The results from this dose–response meta-analysis provide evidence in support of the clinically meaningful role of PA in the primary prevention of type 2 diabetes in the general population. We highlight the necessity for progress in PA measurement and reporting of PA of different intensities and duration in cohort studies. Additionally, we recommend investigations to consider the dose–response relationship of PA and type 2 diabetes prevention in more ethnically diverse population groups.

Overall, we found the dose–response curve for PA and incident type 2 diabetes is curvilinear. Our study suggests that notable health benefits of PA can be realised even at relatively low levels of PA but also that considerable additional decreases in risk for type 2 diabetes are afforded when substantially exceeding the current PA guidelines.
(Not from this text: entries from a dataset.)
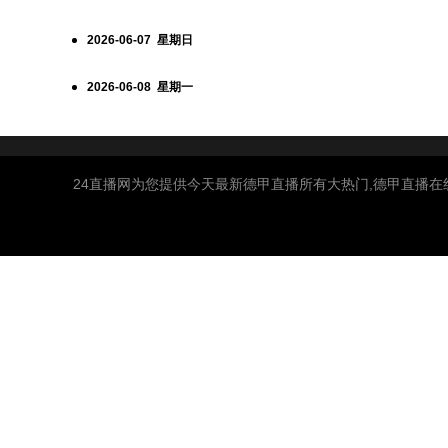
2026-06-07 星期日
2026-06-08 星期一
24直播网为您提供今天最新德甲直播所有大热门,德甲直播在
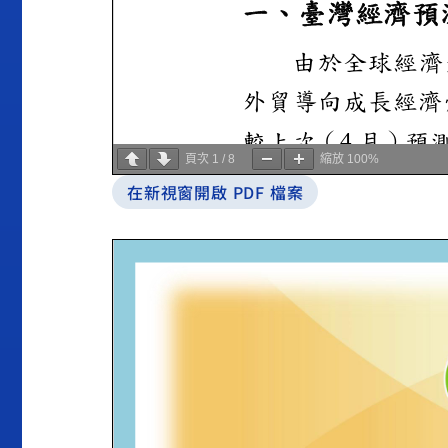
頁次
1
/
8
縮放
100%
在新視窗開啟 PDF 檔案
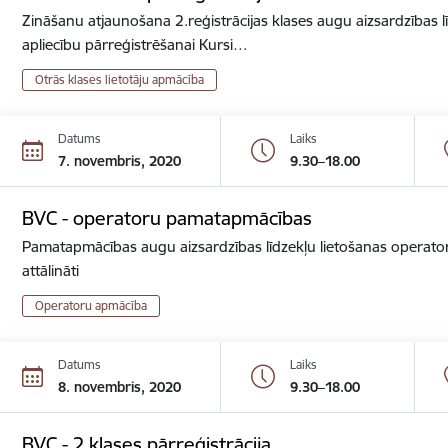
Zināšanu atjaunošana 2.reģistrācijas klases augu aizsardzības lī
apliecību pārreģistrēšanai Kursi…
Otrās klases lietotāju apmācība
Datums
Laiks
7. novembris, 2020
9.30–18.00
BVC - operatoru pamatapmācības
Pamatapmācības augu aizsardzības līdzekļu lietošanas operator
attālināti
Operatoru apmācība
Datums
Laiks
8. novembris, 2020
9.30–18.00
BVC - 2.klases pārreģistrācija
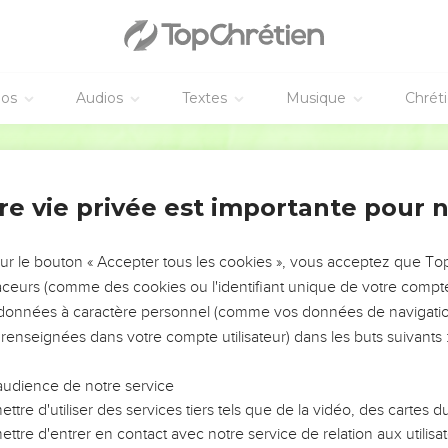
a été délié au ciel. »
disciples de ne dire à personne qu'il était le Messie.
éos
Audios
Textes
Musique
Chrét
 commença à montrer à ses disciples qu'il devait aller à Jérusa
Segond 21
des chefs des prêtres et des spécialistes de la loi, être mis à mort
re vie privée est importante pour 
 part et se mit à le reprendre en disant : « Que Dieu t'en garde, S
a et dit à Pierre : « Arrière, Satan, tu es un piège pour moi, car 
sur le bouton « Accepter tous les cookies », vous acceptez que T
ais celles des hommes. »
traceurs (comme des cookies ou l'identifiant unique de votre compte 
s données à caractère personnel (comme vos données de navigatio
 disciples : « Si quelqu'un veut être mon disciple, qu'il renonce à 
 renseignées dans votre compte utilisateur) dans les buts suivants 
'il me suive !
oudra sauver sa vie la perdra, mais celui qui la perdra à cause de m
audience de notre service
n homme de gagner le monde entier, s'il perd son âme ? Ou que
ttre d'utiliser des services tiers tels que de la vidéo, des cartes
 ?
ttre d'entrer en contact avec notre service de relation aux utilisat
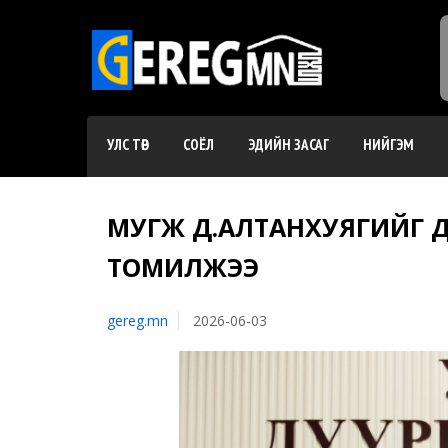
УЛС ТӨР
СОЁЛ
ЭДИЙН ЗАСАГ
НИЙГЭМ
МУГЖ Д.АЛТАНХУЯГИЙГ ДБ
ТОМИЛЖЭЭ
gereg.mn
2026-06-03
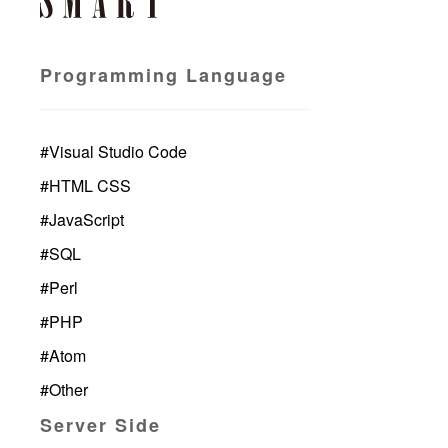
Programming Language
#
Visual Studio Code
#
HTML CSS
#
JavaScript
#
SQL
#
Perl
#
PHP
#
Atom
#
Other
Server Side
Our meta-analysis supports the generally accepted notion of a graded association between PA and health maintenance [78, 79]. It favours a some is good but more is better’ guideline, in which specific targets are mainly used for a psychological effect. There is no clear cut-off at which benefits are not achieved and health protection increases at activity levels well beyond current recommendations. Enabling cultures and built environments to increase PA at the population-wide level may prevent substantial personal suffering and economic burden. Given the current obesity and diabetes epidemic, the utility of such a strategy may reach beyond any present-day approaches to improve population health.